Regulator joins push for green economy for Ireland

The Irish EPA says the investment it is making in home-grown technologies is helping to drive the conversion to a low-carbon economy.

This week the regulator launched a report , Innovation for a Green Economy - Environment and Technology: A win-win story outlining how its Science, Technology, Research and Innovation (STRIVE) investment programme has supported many projects and helped Ireland maintain a competitive advantage.

It also gives advice on what the nation needs to do next to meet the economic and environmental challenges it faces.

"The Environmental Protection Agency (EPA) is laying the foundations for a greener economy through active support for environmental research and innovation", said Dr Mary Kelly, EPA director general, at the launch of an EPA report entitled Innovation for a Green Economy - Environment and Technology: A win-win story.

"While Ireland is facing unprecedented economic challenges, it is also the case that significant environmental challenges remain.

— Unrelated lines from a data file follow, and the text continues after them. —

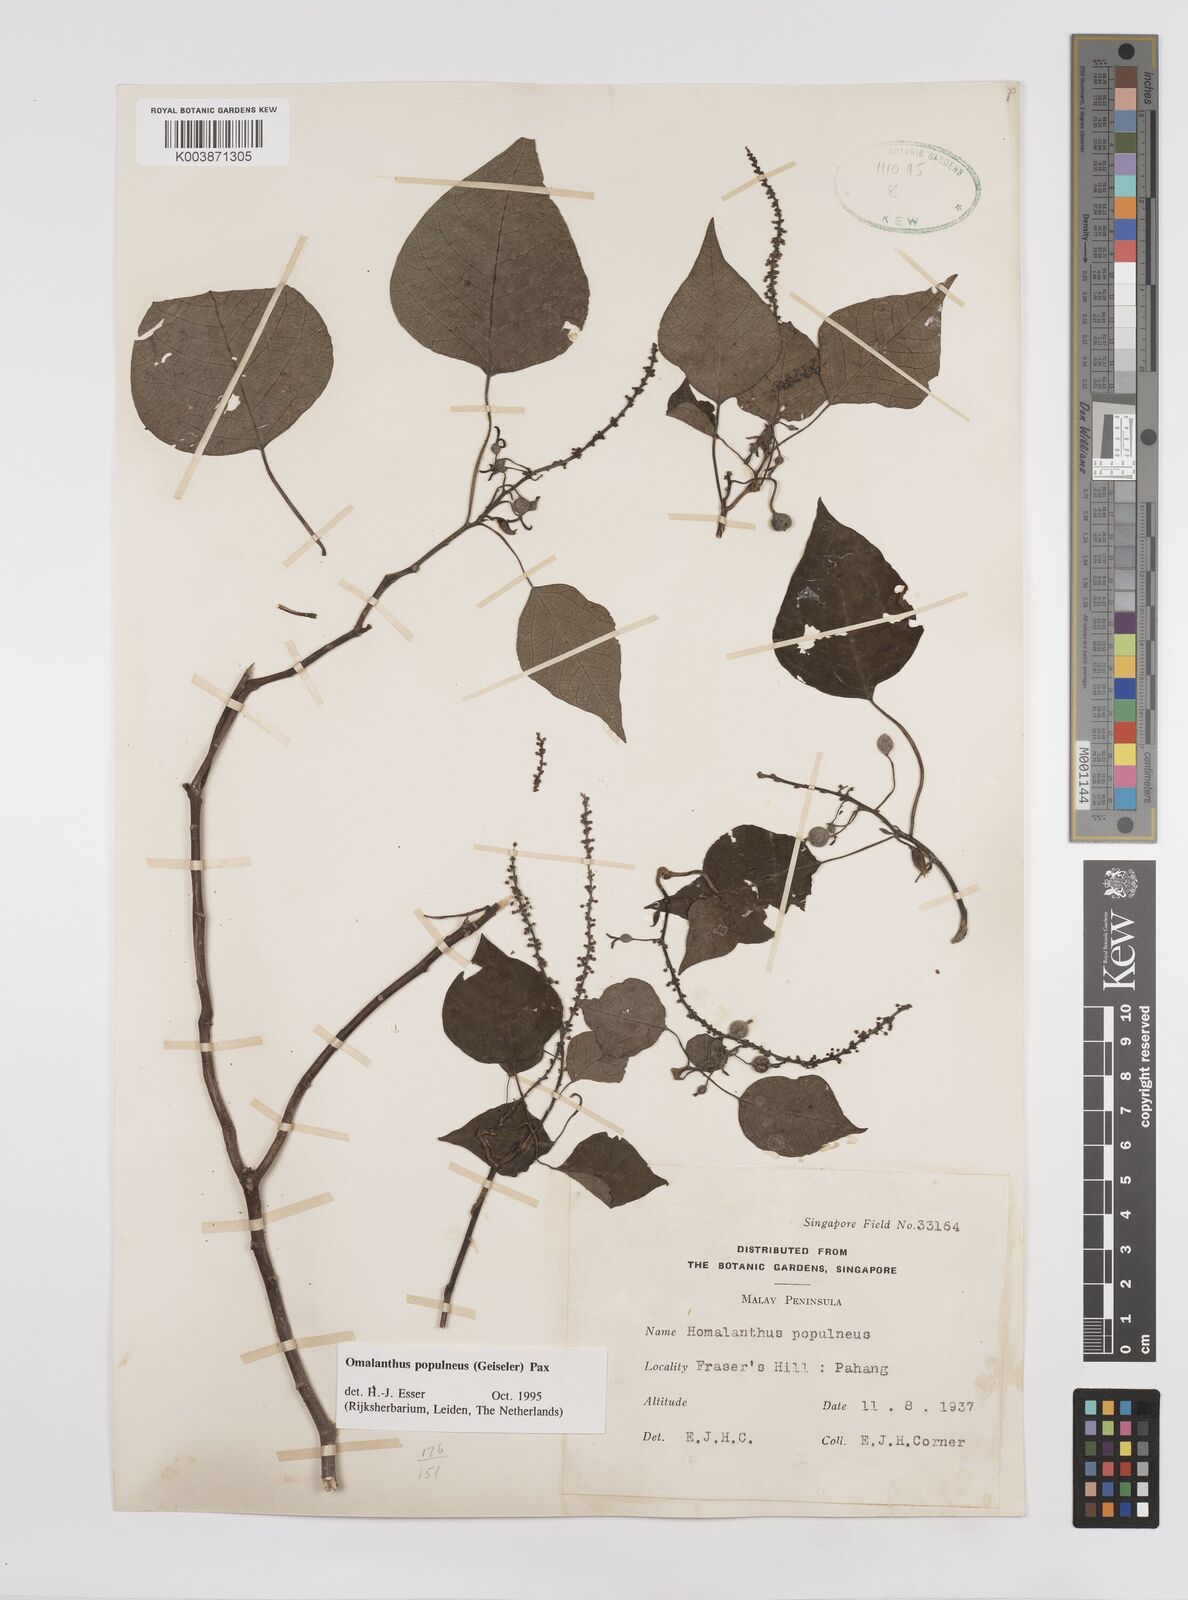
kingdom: Plantae
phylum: Tracheophyta
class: Magnoliopsida
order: Malpighiales
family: Euphorbiaceae
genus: Homalanthus
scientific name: Homalanthus populneus
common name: Spurge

"The EPA STRIVE programme addresses both sets of challenges by improving the delivery of positive environmental outcomes while fostering a strong innovation culture, particularly in the environmental technologies area.

"Researchers and businesses are developing technologies that will deliver environmental benefits while improving competitiveness.

"We are confident that progress in this area can position Ireland at the forefront in one of the most rapidly growing international markets."

The environmental technologies' sector is one of the fastest growing markets internationally.

Since 2005, the EPA programme has funded in the region of 200 new researchers and innovators based in universities and industry.

The report profiles several successes and impacts of research and innovation undertaken to date.

These include high-value products from waste, energy from sewage treatment, smart filters that can remove metal ions from water, pollution sensors and a sustainable, ecological high-performance computer.